Fairness in Survival Analysis with Distributionally Robust Optimization
Shu Hu, George H. Chen
TL;DR
The paper develops a distributionally robust optimization (DRO) framework to promote fairness in survival analysis by minimizing worst-case subpopulation risk for all groups that occur with probability at least $\alpha$. It presents a general method to convert common survival models (Cox, DeepHit, SODEN) into DRO variants, introducing a sample-splitting technique to handle non-decomposable losses and proving a finite-sample convergence guarantee; an exact DRO formulation for Cox is also derived. The empirical results on FLC, SUPPORT, and SEER demonstrate that DRO variants can improve fairness metrics such as CI and censoring-based fairness measures with modest trade-offs in accuracy, compared to existing fairness regularizers. The work extends to competing risks, provides theoretical guarantees, and discusses practical considerations for hyperparameter tuning, splits, and evaluation metrics. Overall, it offers a flexible, model-agnostic DRO approach to enforce fairness in time-to-event predictions without requiring explicit sensitive-attribute specification, enabling safer deployment of survival models in high-stakes decisions.
Abstract
We propose a general approach for encouraging fairness in survival analysis models based on minimizing a worst-case error across all subpopulations that occur with at least a user-specified probability. This approach can be used to convert many existing survival analysis models into ones that simultaneously encourage fairness, without requiring the user to specify which attributes or features to treat as sensitive in the training loss function. From a technical standpoint, our approach applies recent developments of distributionally robust optimization (DRO) to survival analysis. The complication is that existing DRO theory uses a training loss function that decomposes across contributions of individual data points, i.e., any term that shows up in the loss function depends only on a single training point.

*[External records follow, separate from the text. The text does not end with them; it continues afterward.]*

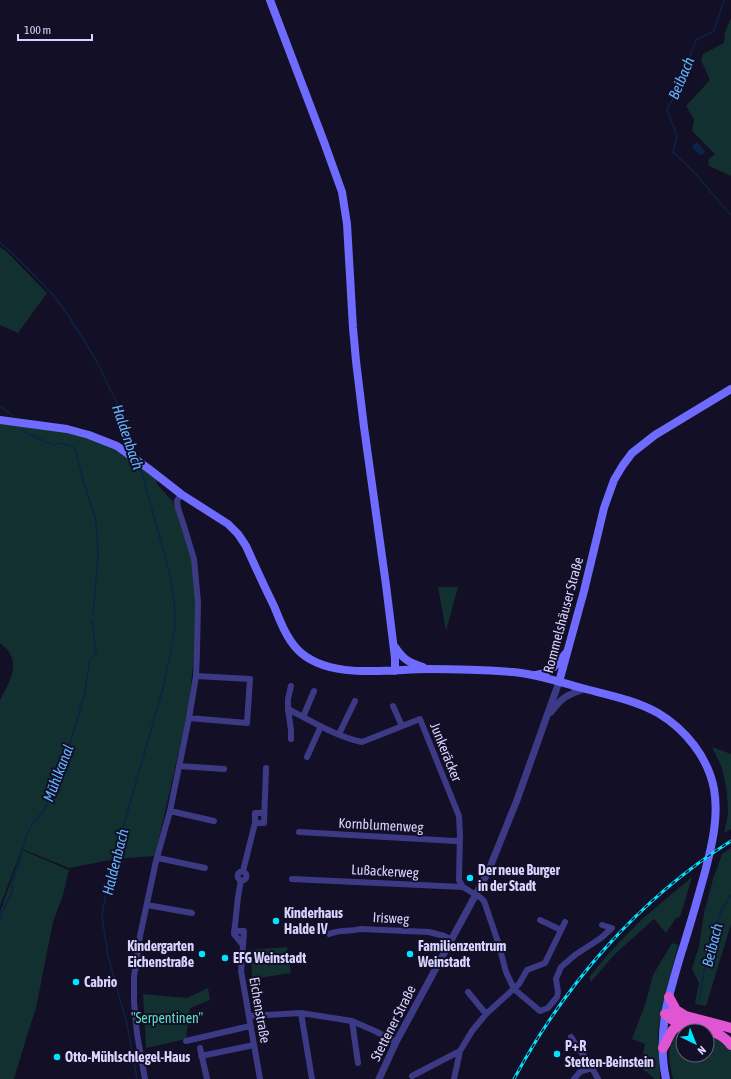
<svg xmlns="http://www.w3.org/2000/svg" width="731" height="1079" viewBox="0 0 731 1079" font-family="'Asap Condensed',sans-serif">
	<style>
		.green { fill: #12302f }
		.water { fill: #0c2248 }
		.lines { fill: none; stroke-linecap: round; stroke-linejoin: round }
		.stream { stroke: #0c2248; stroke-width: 1.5 }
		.minor { stroke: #3d3a85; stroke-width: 6 }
		.tertiary { stroke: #3d3a85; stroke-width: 7 }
		.secondary { stroke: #6f6bff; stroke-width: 8 }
		.trunk { stroke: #e055d1; stroke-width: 10 }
		.rail-casing { stroke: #00e5ff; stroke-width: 3 }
		.rail { stroke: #130f26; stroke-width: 1.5; stroke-dasharray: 4.5; stroke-linecap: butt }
		.poi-dot { fill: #00e5ff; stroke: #130f26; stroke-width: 1.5 }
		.labels { text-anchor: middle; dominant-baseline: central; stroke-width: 4; stroke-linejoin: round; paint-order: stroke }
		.street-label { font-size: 14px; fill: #d9d4ff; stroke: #130f26 }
		.poi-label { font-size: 14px; font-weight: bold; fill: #d9d4ff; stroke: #130f26; text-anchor: start }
		.park-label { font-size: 14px; fill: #5fe0c0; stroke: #130f26 }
		.water-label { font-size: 15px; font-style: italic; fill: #62b6ff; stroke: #130f26 }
	</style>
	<rect width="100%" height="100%" fill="#130f26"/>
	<!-- green -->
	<path class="green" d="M731,18V176L709,166L708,160L715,154L692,131L694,120L686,106L710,80L701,60L703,54L724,43L725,32Z
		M0,247L7,252L47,293L18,333L0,325Z
		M0,421L67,431L115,447L156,477L157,484L173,502L183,528L192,560L196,604L195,647L188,711L155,856L116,859L69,868L22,849L0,906V700C11,679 23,660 0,643Z
		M438,587H458L446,631Z
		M712,747L731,754V829L724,833L728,814L727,792L722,768Z
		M731,848V924L706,1006L695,1004L699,983L692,969L699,946L704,913L713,879L722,854Z
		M22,850L69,870L63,895L53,922L36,1008L26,1039L14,1079H0V912Z
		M692,877L680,917L676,918L666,933L654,919L613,956L591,982L589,977L610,952L642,919Z
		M672,943L678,945L661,1013L658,1034L660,1079H655L640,1067L645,1044L632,1039L645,1005L653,975Z
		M287,947L291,973L252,979L251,950Z
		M208,988L210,1000L190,1008L186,1039L146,1048L143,994L187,998Z
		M683,1029L703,1031H683V1055H707V1032L714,1034L731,1050V1079H673L669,1060L670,1044H672L673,1036Z"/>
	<!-- water -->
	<path class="water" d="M695,143H698L705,151L704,154L702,155L699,154L693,148V145Z"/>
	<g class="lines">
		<!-- stream -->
		<path class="stream" d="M724,0L714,31L696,40L676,94L667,109L677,136L673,152L694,172L727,211L731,215
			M0,243L9,250L31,272L52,294L64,309L84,340L98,364L127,424L136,455
			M0,406L13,416
			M21,429L25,432L46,442L53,445L60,443L71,446L74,448L76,451L79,466L96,521L98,554L93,614
			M140,467C147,490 153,514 160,538C170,573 179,603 173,641
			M0,919L2,912L12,892V887L13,880L18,867L26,836L33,823L44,810L64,763L84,697L90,659L96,653L92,620
			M700,998C704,970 708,940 720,914C723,907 727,901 731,895
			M137,1079L127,1024L108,956L102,916L108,880L163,688L172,646"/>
		<!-- minor -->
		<path class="minor" d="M393,706L402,726
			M288,709C309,720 339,738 362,742L420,719L459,816L460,835L459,880L463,887
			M303,717L314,691
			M189,718L247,723L250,679L196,676
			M339,734L355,701
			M291,739V730L288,709V699L291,686
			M307,757L321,726
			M179,766L224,769
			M170,811L214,821
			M255,823H264L266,768
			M299,832L455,841L460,840
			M158,858L205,868
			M243,871L255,823V813H264
			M237.5 876a4.5 4.5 0 1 1 9 0a4.5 4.5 0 1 1-9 0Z
			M292,879L463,887L481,898L484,901L499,945L506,972L514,989L540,1011L548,1008L557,997L558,992L556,979L561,967L575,955L601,938L612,928L602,925
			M241,880L238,897L234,934L243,945L241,971L260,1079
			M147,905L192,913
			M540,920L561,930
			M234,931H244L243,945
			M329,934C339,929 350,932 360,929L429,932L444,936L451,939
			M468,992L486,1014
			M301,1013L312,1079
			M249,1016L301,1013L352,1021L375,1031L396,1042
			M352,1021L358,1063
			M571,1037L592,1068L598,1079
			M186,1041L250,1026
			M200,1048L207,1079
			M201,1056L254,1045
			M412,1076L460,1051
			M145,1079L137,1034L134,1002V977L140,936L156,861L170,811L189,718L196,676L197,652L198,602L194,559L184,526L178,508L177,501L181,494
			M454,1079L460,1051L472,1031L486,1014L519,984L527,970L545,963L565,922
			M574,1079L580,1072L592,1068"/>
		<!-- tertiary -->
		<path class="tertiary" d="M551,712C562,697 567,695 584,689
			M379,1079L396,1042L488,872L517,800L559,682"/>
		<!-- secondary -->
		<path class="secondary" d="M270,0L324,142L342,192L347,224L353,328L356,361L364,427L386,585L395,658V671
			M0,420L67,429L89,435L117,446L149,469L181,494L228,524L238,534L246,546C255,566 264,586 274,606C280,621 286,637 297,649C327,681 390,669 429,669C457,669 486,670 513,672C537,674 559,682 582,688C608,695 635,700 658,713C685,729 708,757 714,789C719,817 712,845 705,872C697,901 689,929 680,957C675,974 670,991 666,1009C662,1032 661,1056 666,1079
			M395,647C404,660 408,662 423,667
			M536,675L545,673L554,667L566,653
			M559,682L584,591L604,508L614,480L623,465L632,453L655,435L731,389"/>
		<!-- trunk -->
		<path class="trunk" d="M669,997L676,1010L684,1015
			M665,1014C669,1017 672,1020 676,1022C695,1030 718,1027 731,1045
			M667,1014H672L686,1016L731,1028
			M663,1048C671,1035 669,1026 687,1025"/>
		<defs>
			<path id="rail" d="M514,1079C565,984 639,899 731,841"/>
		</defs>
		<!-- rail casing -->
		<use href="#rail" class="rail-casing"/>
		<!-- rail -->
		<use href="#rail" class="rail"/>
	</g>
	<!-- markers -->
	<g class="poi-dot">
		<circle cx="470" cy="878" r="4"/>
		<circle cx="276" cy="921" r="4"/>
		<circle cx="202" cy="954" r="4"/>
		<circle cx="410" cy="954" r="4"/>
		<circle cx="225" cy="958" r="4"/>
		<circle cx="76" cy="982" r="4"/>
		<circle cx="557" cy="1054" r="4"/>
		<circle cx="57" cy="1057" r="4"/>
	</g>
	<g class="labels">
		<!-- street labels -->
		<g class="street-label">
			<text transform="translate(563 615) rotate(-75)">Rommelshäuser Straße</text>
			<text transform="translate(446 752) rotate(68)">Junkeräcker</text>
			<text transform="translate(381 825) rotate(3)">Kornblumenweg</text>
			<text transform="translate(385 871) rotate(3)">Lußackerweg</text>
			<text transform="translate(391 918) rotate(3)">Irisweg</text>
			<text transform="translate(260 1010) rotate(80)">Eichenstraße</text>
			<text transform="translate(393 1023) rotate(-63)">Stettener Straße</text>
		</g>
		<!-- poi labels -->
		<g class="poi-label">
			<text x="478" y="870">Der neue Burger<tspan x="478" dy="16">in der Stadt</tspan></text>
			<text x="284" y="913">Kinderhaus<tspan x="284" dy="16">Halde IV</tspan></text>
			<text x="194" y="946" text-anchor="end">Kindergarten<tspan x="194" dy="16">Eichenstraße</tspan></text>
			<text x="418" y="946">Familienzentrum<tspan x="418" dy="16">Weinstadt</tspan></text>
			<text x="233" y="958">EFG Weinstadt</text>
			<text x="84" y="982">Cabrio</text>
			<text x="565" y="1046">P+R<tspan x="565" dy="16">Stetten-Beinstein</tspan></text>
			<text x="65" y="1057">Otto-Mühlschlegel-Haus</text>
		</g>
		<!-- park labels -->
		<g class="park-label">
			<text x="167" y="1018">"Serpentinen"</text>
		</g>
		<!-- water labels -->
		<g class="water-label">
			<text transform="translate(681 78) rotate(-67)">Beibach</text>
			<text transform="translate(128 437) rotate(71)">Haldenbach</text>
			<text transform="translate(58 773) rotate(-69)">Mühlkanal</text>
			<text transform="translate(115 862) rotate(-76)">Haldenbach</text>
			<text transform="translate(712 945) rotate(-76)">Beibach</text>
		</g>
	</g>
	<!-- north arrow -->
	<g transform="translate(695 1043) rotate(137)"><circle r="19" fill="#130f26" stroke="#625e7d"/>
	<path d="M0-3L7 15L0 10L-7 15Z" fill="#00e5ff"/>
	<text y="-6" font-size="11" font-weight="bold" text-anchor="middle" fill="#d9d4ff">N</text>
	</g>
	<!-- scale -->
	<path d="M18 34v6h74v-6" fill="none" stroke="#d9d4ff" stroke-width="2"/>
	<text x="24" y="34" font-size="12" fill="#d9d4ff" stroke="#130f26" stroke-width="3" paint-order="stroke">100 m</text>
</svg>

This decomposition does not hold for commonly used survival loss functions, including for the Cox proportional hazards model, its deep neural network variants, and many other recently developed models that use loss functions involving ranking or similarity score calculations. We address this technical hurdle using a sample splitting strategy. We demonstrate our sample splitting DRO approach by using it to create fair versions of a diverse set of existing survival analysis models including the Cox model (and its deep variant DeepSurv), the discrete-time model DeepHit, and the neural ODE model SODEN. We also establish a finite-sample theoretical guarantee to show what our sample splitting DRO loss converges to. For the Cox model, we further derive an exact DRO approach that does not use sample splitting. For all the models that we convert into DRO variants, we show that the DRO variants often score better on recently established fairness metrics (without incurring a significant drop in accuracy) compared to existing survival analysis fairness regularization techniques.